> [Work instruction]:
The required output is the lines of the listing from the beginning through the line containing "In some embodiments the image processing", each copied exactly, without any pictures.

> [Excerpted records]:
◇ ◇ ◇ ◇ ◇

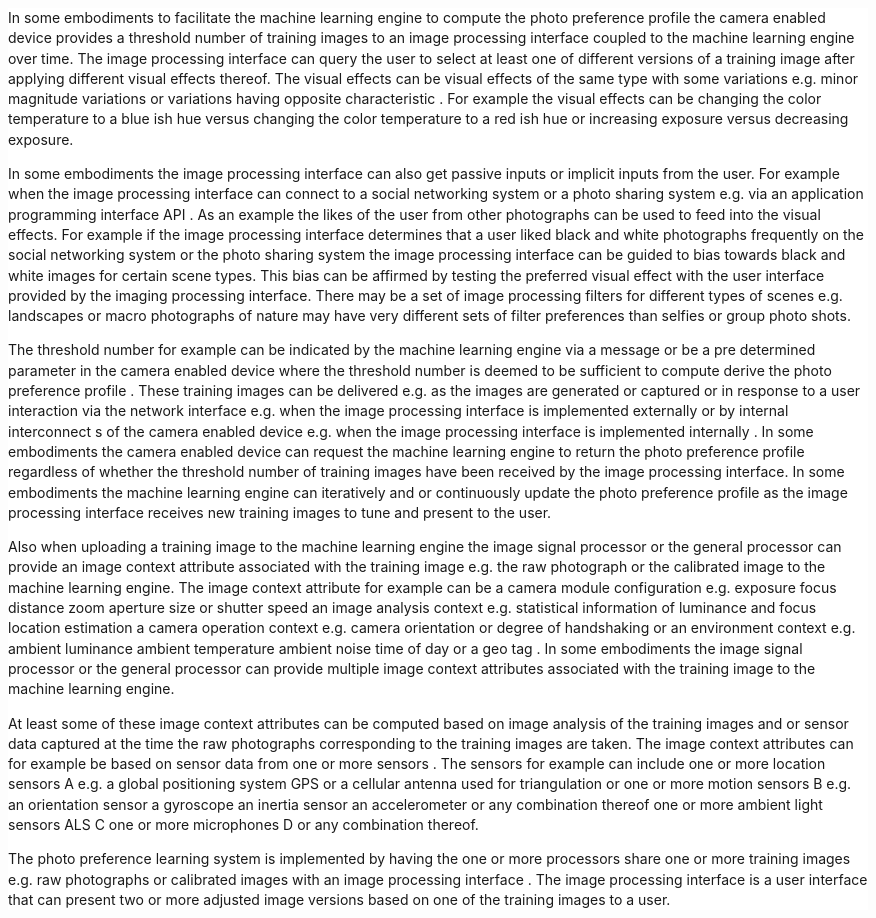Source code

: In some embodiments to facilitate the machine learning engine to compute the photo preference profile the camera enabled device provides a threshold number of training images to an image processing interface coupled to the machine learning engine over time. The image processing interface can query the user to select at least one of different versions of a training image after applying different visual effects thereof. The visual effects can be visual effects of the same type with some variations e.g. minor magnitude variations or variations having opposite characteristic . For example the visual effects can be changing the color temperature to a blue ish hue versus changing the color temperature to a red ish hue or increasing exposure versus decreasing exposure.

In some embodiments the image processing interface can also get passive inputs or implicit inputs from the user. For example when the image processing interface can connect to a social networking system or a photo sharing system e.g. via an application programming interface API . As an example the likes of the user from other photographs can be used to feed into the visual effects. For example if the image processing interface determines that a user liked black and white photographs frequently on the social networking system or the photo sharing system the image processing interface can be guided to bias towards black and white images for certain scene types. This bias can be affirmed by testing the preferred visual effect with the user interface provided by the imaging processing interface. There may be a set of image processing filters for different types of scenes e.g. landscapes or macro photographs of nature may have very different sets of filter preferences than selfies or group photo shots.

The threshold number for example can be indicated by the machine learning engine via a message or be a pre determined parameter in the camera enabled device where the threshold number is deemed to be sufficient to compute derive the photo preference profile . These training images can be delivered e.g. as the images are generated or captured or in response to a user interaction via the network interface e.g. when the image processing interface is implemented externally or by internal interconnect s of the camera enabled device e.g. when the image processing interface is implemented internally . In some embodiments the camera enabled device can request the machine learning engine to return the photo preference profile regardless of whether the threshold number of training images have been received by the image processing interface. In some embodiments the machine learning engine can iteratively and or continuously update the photo preference profile as the image processing interface receives new training images to tune and present to the user.

Also when uploading a training image to the machine learning engine the image signal processor or the general processor can provide an image context attribute associated with the training image e.g. the raw photograph or the calibrated image to the machine learning engine. The image context attribute for example can be a camera module configuration e.g. exposure focus distance zoom aperture size or shutter speed an image analysis context e.g. statistical information of luminance and focus location estimation a camera operation context e.g. camera orientation or degree of handshaking or an environment context e.g. ambient luminance ambient temperature ambient noise time of day or a geo tag . In some embodiments the image signal processor or the general processor can provide multiple image context attributes associated with the training image to the machine learning engine.

At least some of these image context attributes can be computed based on image analysis of the training images and or sensor data captured at the time the raw photographs corresponding to the training images are taken. The image context attributes can for example be based on sensor data from one or more sensors . The sensors for example can include one or more location sensors A e.g. a global positioning system GPS or a cellular antenna used for triangulation or one or more motion sensors B e.g. an orientation sensor a gyroscope an inertia sensor an accelerometer or any combination thereof one or more ambient light sensors ALS C one or more microphones D or any combination thereof.

The photo preference learning system is implemented by having the one or more processors share one or more training images e.g. raw photographs or calibrated images with an image processing interface . The image processing interface is a user interface that can present two or more adjusted image versions based on one of the training images to a user.
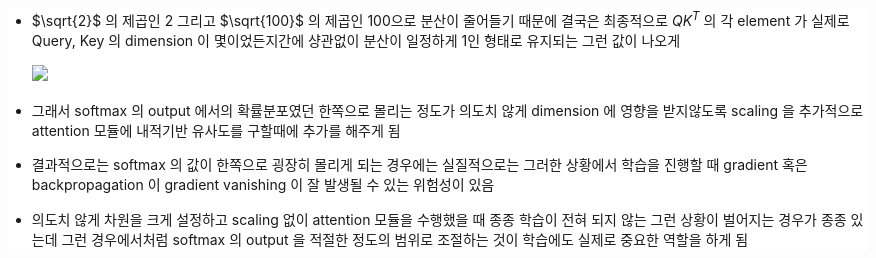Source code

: - $\sqrt{2}$ 의 제곱인 2 그리고 $\sqrt{100}$ 의 제곱인 100으로 분산이 줄어들기 때문에 결국은 최종적으로 $QK^T$ 의 각 element 가
실제로 Query, Key 의 dimension 이 몇이었든지간에 샹관없이 분산이 일정하게 1인 형태로 유지되는 그런 값이 나오게 

  ![]({{site.url}}/assets/images/c32d3944.png)

- 그래서 softmax 의 output 에서의 확률분포였던 한쪽으로 몰리는 정도가 의도치 않게 dimension 에 영향을 받지않도록 scaling 을 추가적으로 attention 
모듈에 내적기반 유사도를 구할때에 추가를 해주게 됨

- 결과적으로는 softmax 의 값이 한쪽으로 굉장히 몰리게 되는 경우에는 실질적으로는 그러한 상황에서 학습을 진행할 때 gradient 혹은 backpropagation 이 
gradient vanishing 이 잘 발생될 수 있는 위험성이 있음
- 의도치 않게 차원을 크게 설정하고 scaling 없이 attention 모듈을 수행했을 때 종종 학습이 전혀 되지 않는 그런 상황이 벌어지는 경우가 종종 있는데 그런
경우에서처럼 softmax 의 output 을 적절한 정도의 범위로 조절하는 것이 학습에도 실제로 중요한 역할을 하게 됨




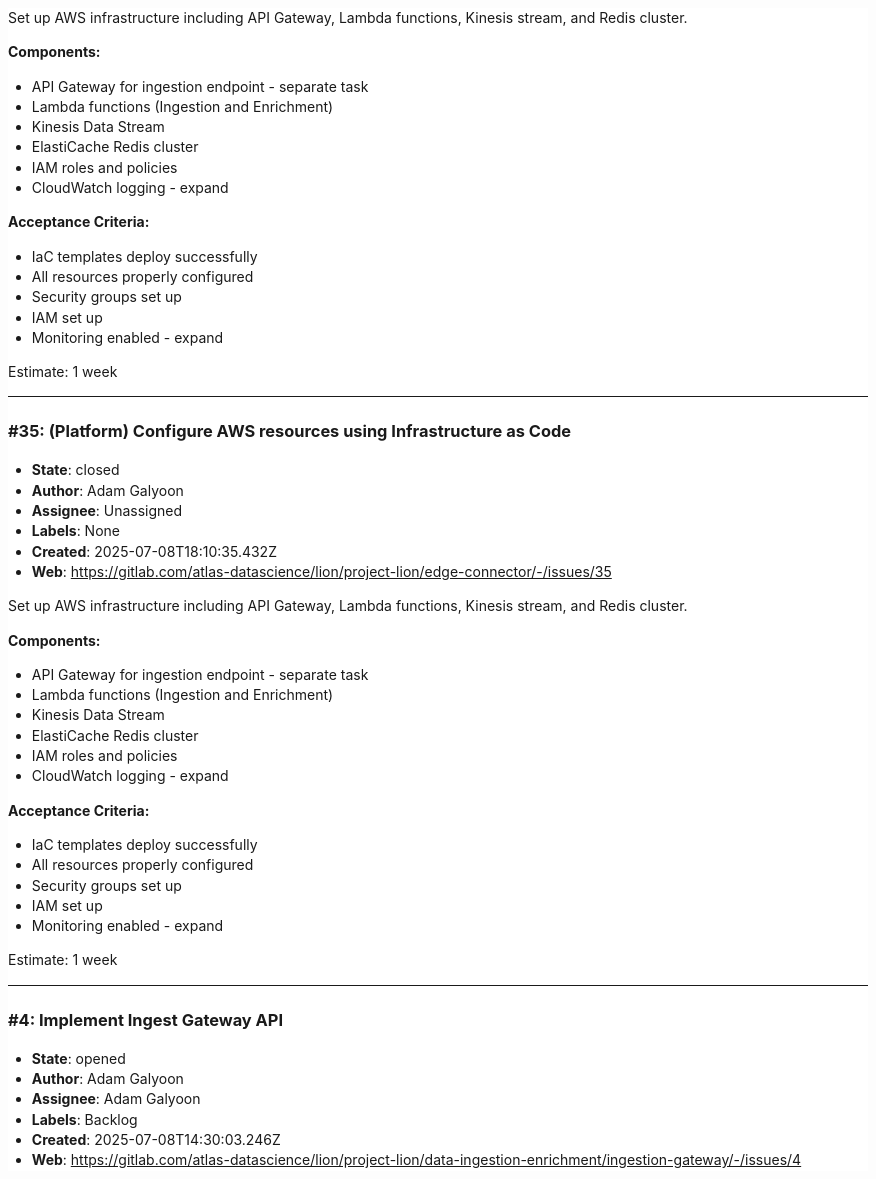 Set up AWS infrastructure including API Gateway, Lambda functions, Kinesis stream, and Redis cluster.

**Components:**

- API Gateway for ingestion endpoint - separate task
- Lambda functions (Ingestion and Enrichment)
- Kinesis Data Stream
- ElastiCache Redis cluster
- IAM roles and policies
- CloudWatch logging - expand

**Acceptance Criteria:**

- IaC templates deploy successfully
- All resources properly configured
- Security groups set up
- IAM set up
- Monitoring enabled - expand

Estimate: 1 week

---
### #35: (Platform) Configure AWS resources using Infrastructure as Code
- **State**: closed
- **Author**: Adam Galyoon
- **Assignee**: Unassigned
- **Labels**: None
- **Created**: 2025-07-08T18:10:35.432Z
- **Web**: https://gitlab.com/atlas-datascience/lion/project-lion/edge-connector/-/issues/35

Set up AWS infrastructure including API Gateway, Lambda functions, Kinesis stream, and Redis cluster.

**Components:**

- API Gateway for ingestion endpoint - separate task
- Lambda functions (Ingestion and Enrichment)
- Kinesis Data Stream
- ElastiCache Redis cluster
- IAM roles and policies
- CloudWatch logging - expand

**Acceptance Criteria:**

- IaC templates deploy successfully
- All resources properly configured
- Security groups set up
- IAM set up
- Monitoring enabled - expand

Estimate: 1 week

---
### #4: Implement Ingest Gateway API
- **State**: opened
- **Author**: Adam Galyoon
- **Assignee**: Adam Galyoon
- **Labels**: Backlog
- **Created**: 2025-07-08T14:30:03.246Z
- **Web**: https://gitlab.com/atlas-datascience/lion/project-lion/data-ingestion-enrichment/ingestion-gateway/-/issues/4
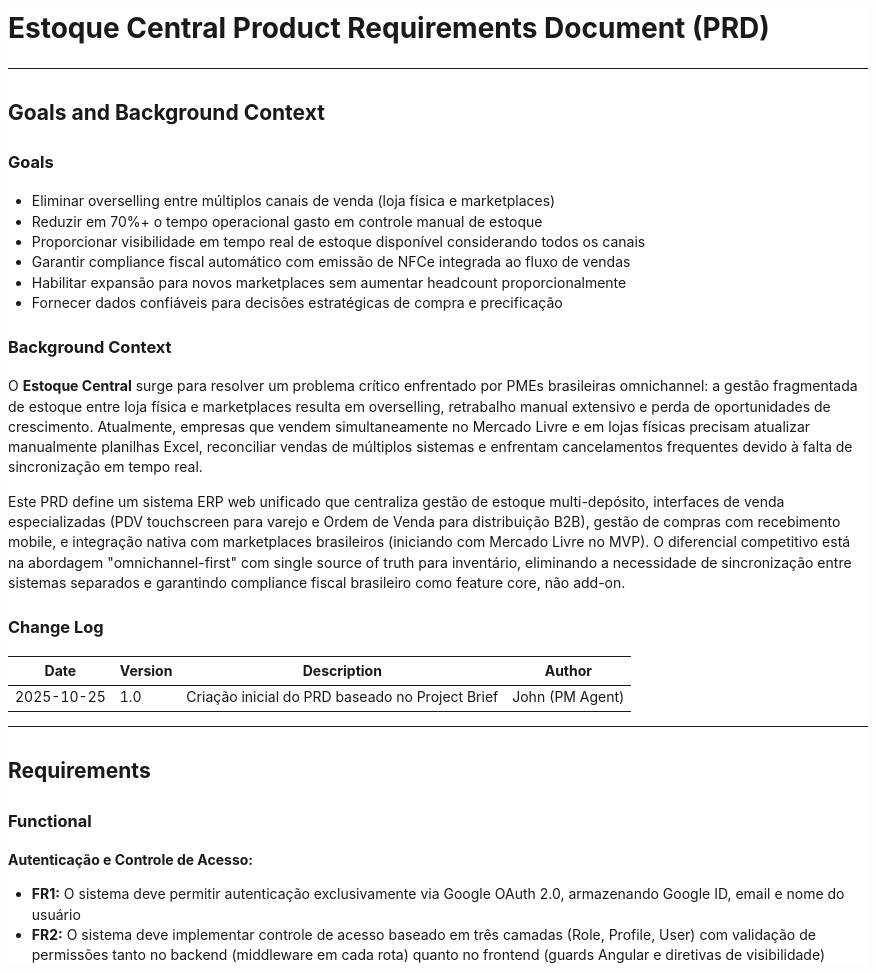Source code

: # Estoque Central Product Requirements Document (PRD)

---

## Goals and Background Context

### Goals

- Eliminar overselling entre múltiplos canais de venda (loja física e marketplaces)
- Reduzir em 70%+ o tempo operacional gasto em controle manual de estoque
- Proporcionar visibilidade em tempo real de estoque disponível considerando todos os canais
- Garantir compliance fiscal automático com emissão de NFCe integrada ao fluxo de vendas
- Habilitar expansão para novos marketplaces sem aumentar headcount proporcionalmente
- Fornecer dados confiáveis para decisões estratégicas de compra e precificação

### Background Context

O **Estoque Central** surge para resolver um problema crítico enfrentado por PMEs brasileiras omnichannel: a gestão fragmentada de estoque entre loja física e marketplaces resulta em overselling, retrabalho manual extensivo e perda de oportunidades de crescimento. Atualmente, empresas que vendem simultaneamente no Mercado Livre e em lojas físicas precisam atualizar manualmente planilhas Excel, reconciliar vendas de múltiplos sistemas e enfrentam cancelamentos frequentes devido à falta de sincronização em tempo real.

Este PRD define um sistema ERP web unificado que centraliza gestão de estoque multi-depósito, interfaces de venda especializadas (PDV touchscreen para varejo e Ordem de Venda para distribuição B2B), gestão de compras com recebimento mobile, e integração nativa com marketplaces brasileiros (iniciando com Mercado Livre no MVP). O diferencial competitivo está na abordagem "omnichannel-first" com single source of truth para inventário, eliminando a necessidade de sincronização entre sistemas separados e garantindo compliance fiscal brasileiro como feature core, não add-on.

### Change Log

| Date | Version | Description | Author |
|------|---------|-------------|--------|
| 2025-10-25 | 1.0 | Criação inicial do PRD baseado no Project Brief | John (PM Agent) |

---

## Requirements

### Functional

**Autenticação e Controle de Acesso:**

- **FR1:** O sistema deve permitir autenticação exclusivamente via Google OAuth 2.0, armazenando Google ID, email e nome do usuário
- **FR2:** O sistema deve implementar controle de acesso baseado em três camadas (Role, Profile, User) com validação de permissões tanto no backend (middleware em cada rota) quanto no frontend (guards Angular e diretivas de visibilidade)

◇ ◇ ◇ ◇ ◇

> [Exercise response]:
Source code

: In some embodiments to facilitate the machine learning engine to compute the photo preference profile the camera enabled device provides a threshold number of training images to an image processing interface coupled to the machine learning engine over time. The image processing interface can query the user to select at least one of different versions of a training image after applying different visual effects thereof. The visual effects can be visual effects of the same type with some variations e.g. minor magnitude variations or variations having opposite characteristic . For example the visual effects can be changing the color temperature to a blue ish hue versus changing the color temperature to a red ish hue or increasing exposure versus decreasing exposure.

In some embodiments the image processing interface can also get passive inputs or implicit inputs from the user. For example when the image processing interface can connect to a social networking system or a photo sharing system e.g. via an application programming interface API . As an example the likes of the user from other photographs can be used to feed into the visual effects. For example if the image processing interface determines that a user liked black and white photographs frequently on the social networking system or the photo sharing system the image processing interface can be guided to bias towards black and white images for certain scene types. This bias can be affirmed by testing the preferred visual effect with the user interface provided by the imaging processing interface. There may be a set of image processing filters for different types of scenes e.g. landscapes or macro photographs of nature may have very different sets of filter preferences than selfies or group photo shots.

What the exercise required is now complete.